Negative Symbiosis? Germans and Jews after the Holocaust

Thomas Kovach
Spring 2017
MONDAYS |  
10:00 a.m. to 12:00 p.m.
January 23 - April 3, 2017. No class on March 13.
Course Format: Hybrid
Location: Main Campus
Tuition: $150.00

This course explores works from the postwar era by Jewish and German authors–both writings and films–from East and West Germany and Austria. In these works we will see differences among the three successor states to the Nazis, including the ways people dealt with guilt for Nazi crimes, but also with feeling victimized by the bombing of German cities and the division of Germany after the war. The Jewish texts stem mainly from the post-Unification era, when many Jewish writers reflected on how their parents felt shame about deciding to remain in or return to the land that had carried out the mass murders of their families and friends, and thus hesitated to claim German identity.
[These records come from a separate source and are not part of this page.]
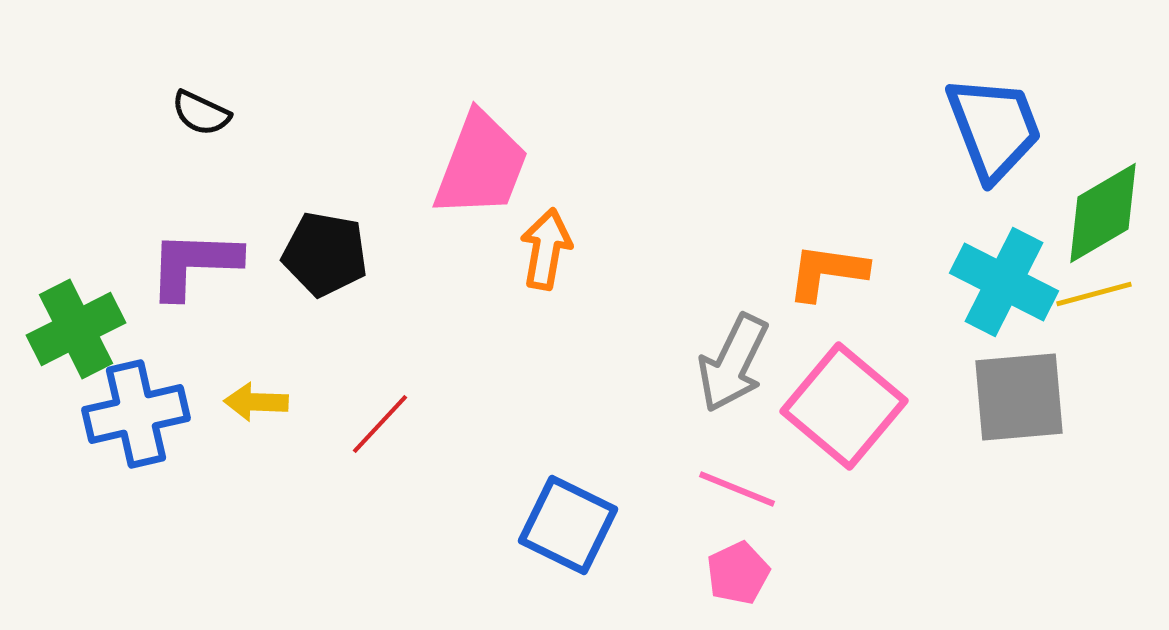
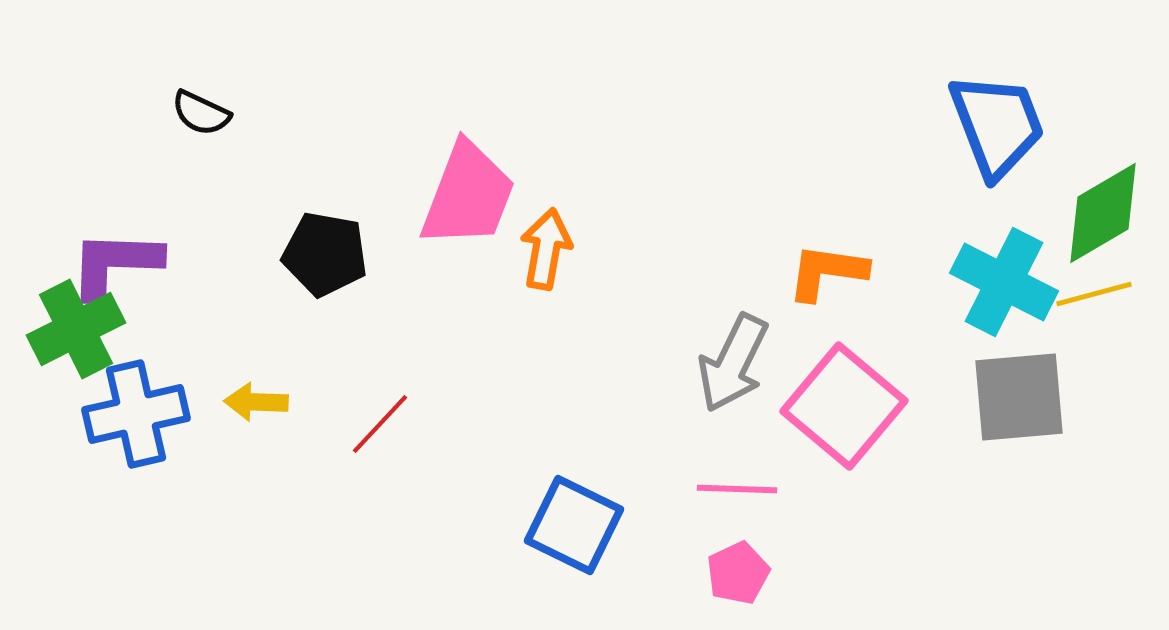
blue trapezoid: moved 3 px right, 3 px up
pink trapezoid: moved 13 px left, 30 px down
purple L-shape: moved 79 px left
pink line: rotated 20 degrees counterclockwise
blue square: moved 6 px right
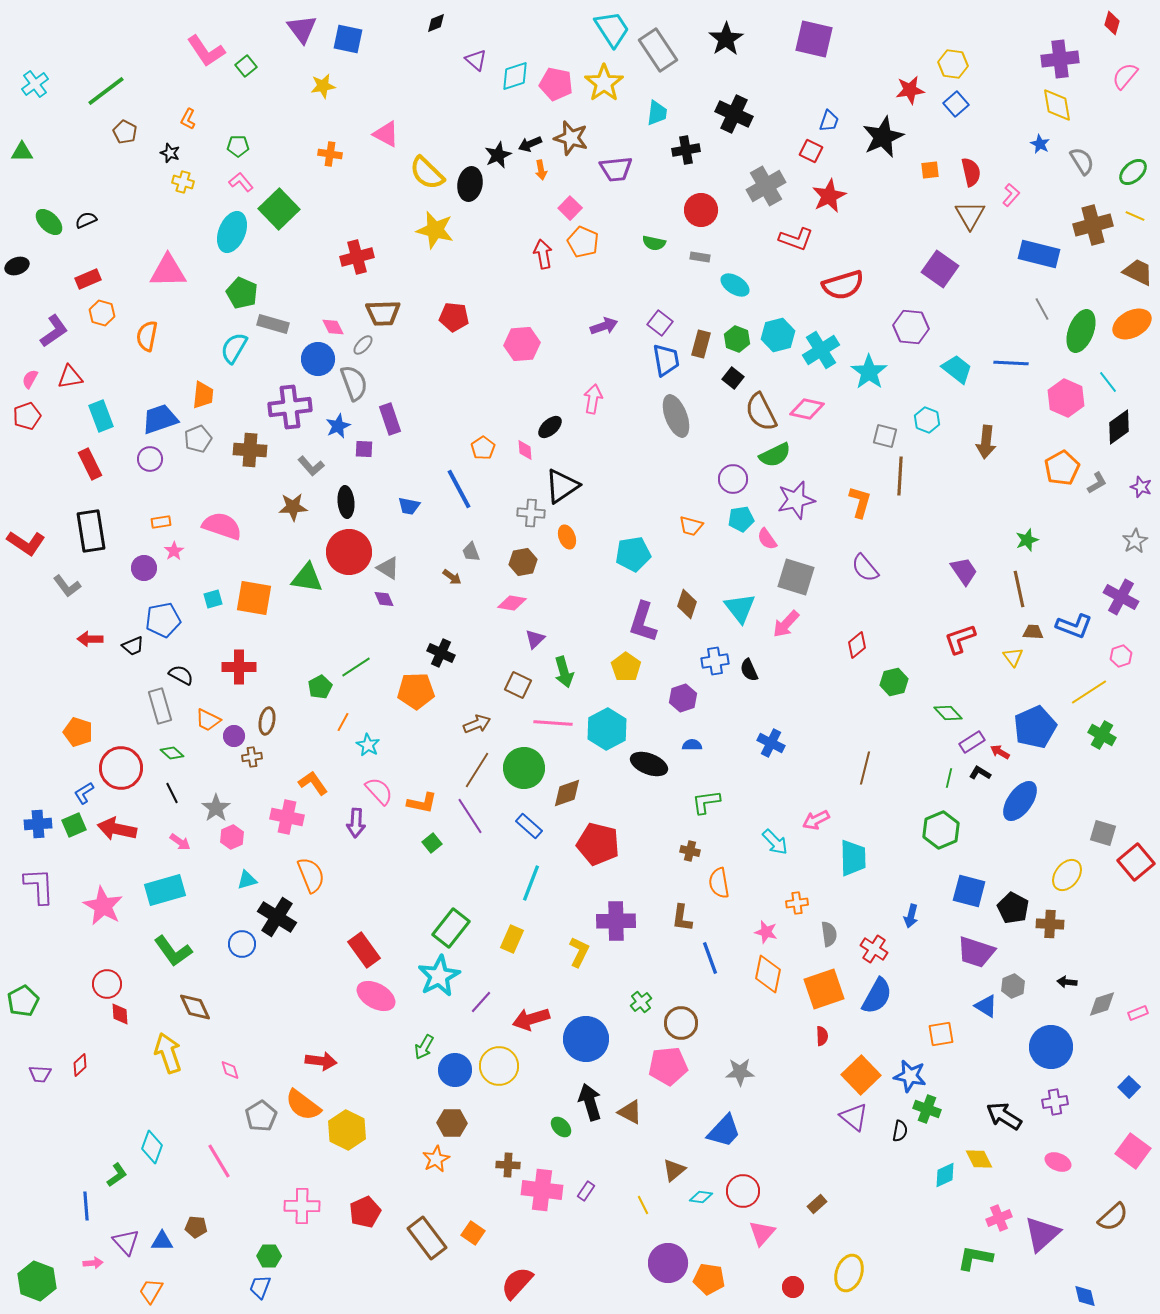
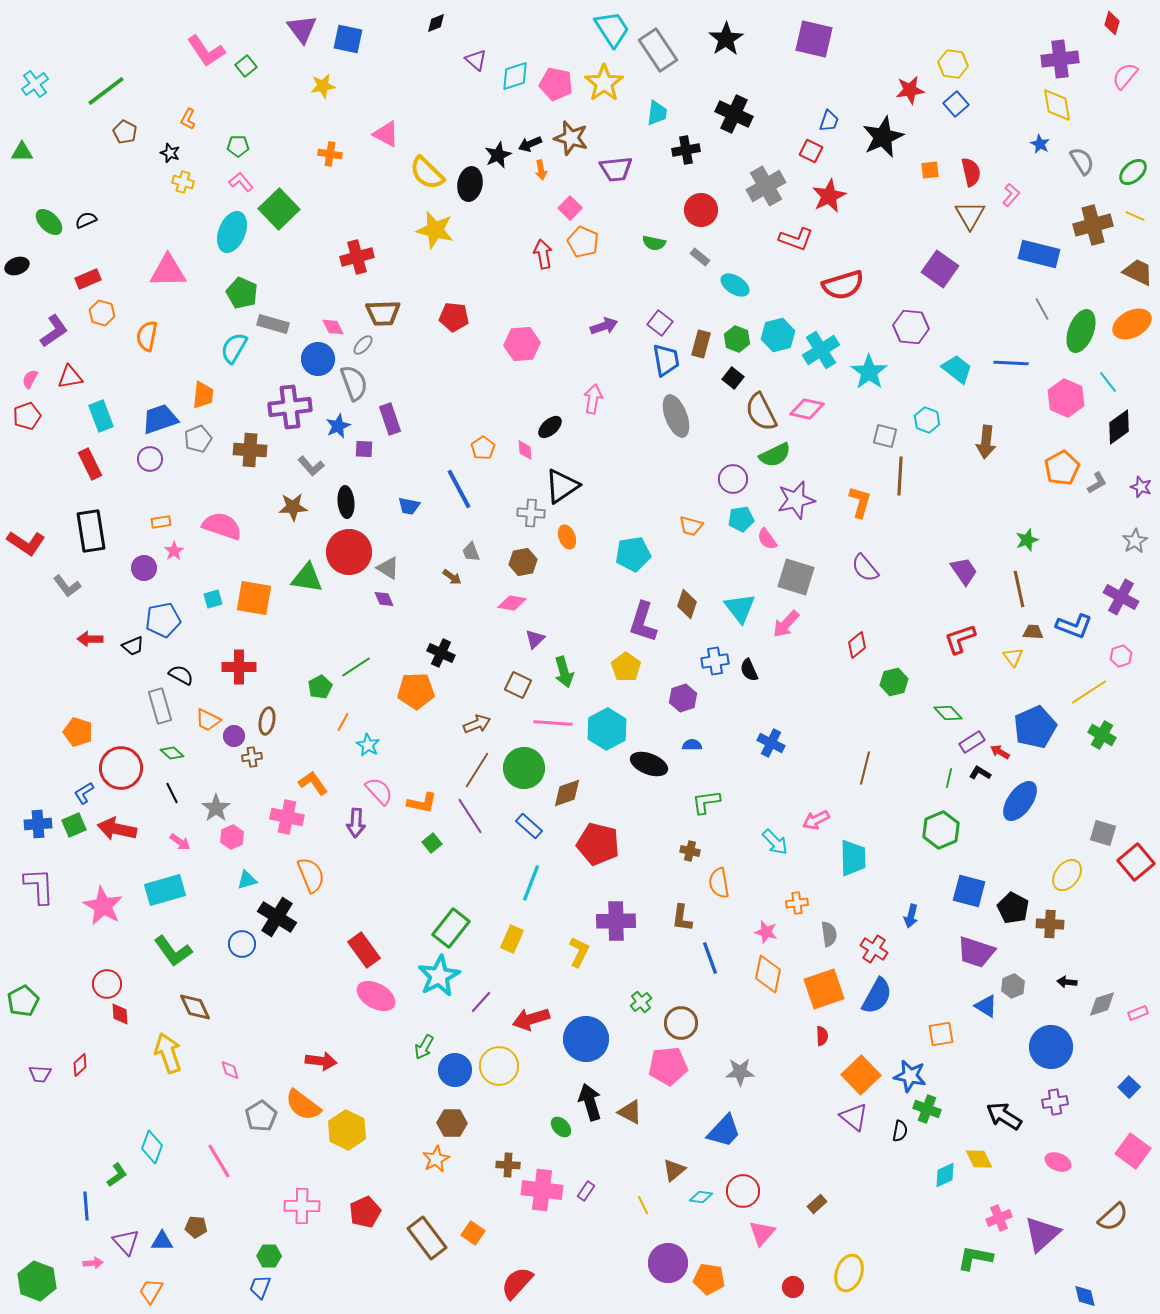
gray rectangle at (700, 257): rotated 30 degrees clockwise
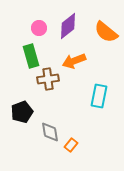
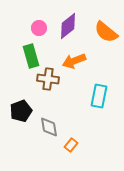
brown cross: rotated 15 degrees clockwise
black pentagon: moved 1 px left, 1 px up
gray diamond: moved 1 px left, 5 px up
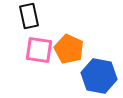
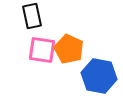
black rectangle: moved 3 px right
pink square: moved 3 px right
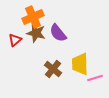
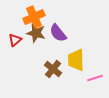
orange cross: moved 1 px right
yellow trapezoid: moved 4 px left, 4 px up
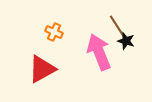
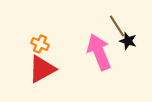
orange cross: moved 14 px left, 12 px down
black star: moved 2 px right
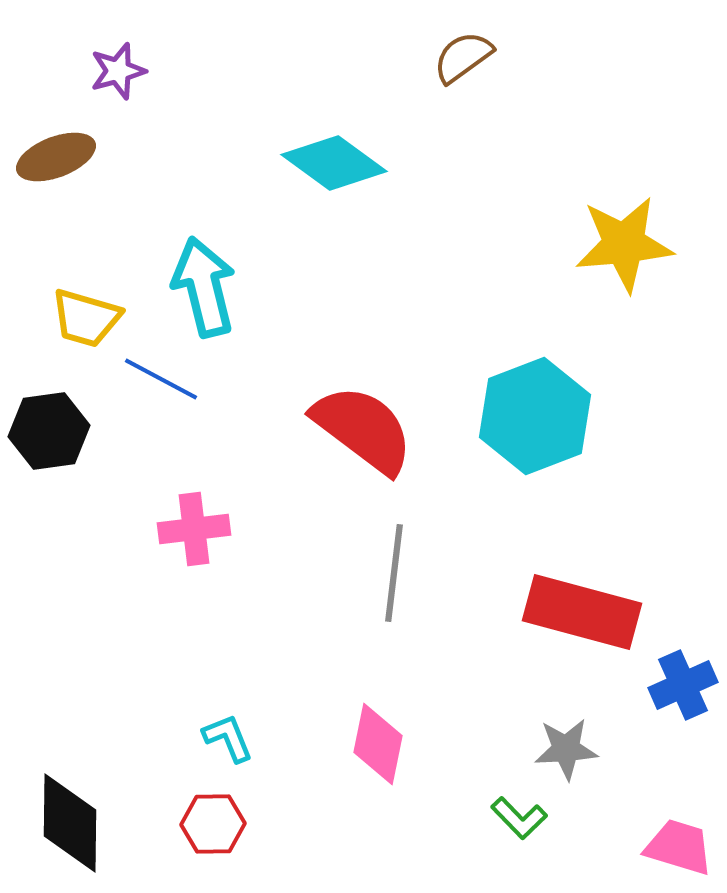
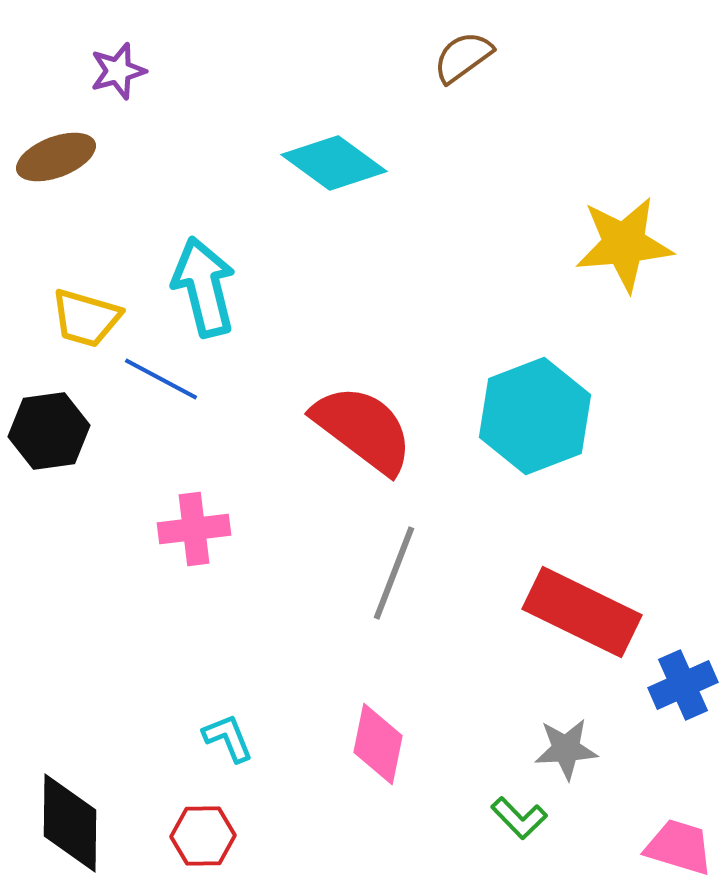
gray line: rotated 14 degrees clockwise
red rectangle: rotated 11 degrees clockwise
red hexagon: moved 10 px left, 12 px down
But starting in the 1980s, a new generation of Jewish writers in German have sought to define a new kind of Jewish-German identity. Though the complexities of the German-Jewish relationship have hardly vanished, there is reason for hope, based on writings and films of more recent times, that tensions will diminish.

Meet Your Instructor

Professor Emeritus

THOMAS KOVACH is Professor Emeritus in the Department of German Studies. He got his Ph.D. in Comparative Literature with a German emphasis at Princeton and came to the University of Arizona in 1994, where he headed the German Studies Department from 1994 to 2004. Much of his teaching has centered on German-Jewish issues, both German-Jewish writers and the way Jews have been portrayed in texts by non-Jewish Germans through the ages.

Location

POETRY CENTER
Dorothy Rubel Room
1508 E Helen
Tucson, AZ 85721
United States

Located on the SE corner of Helen Street and Vine Avenue, one block north of Speedway and three blocks west of Campbell Ave.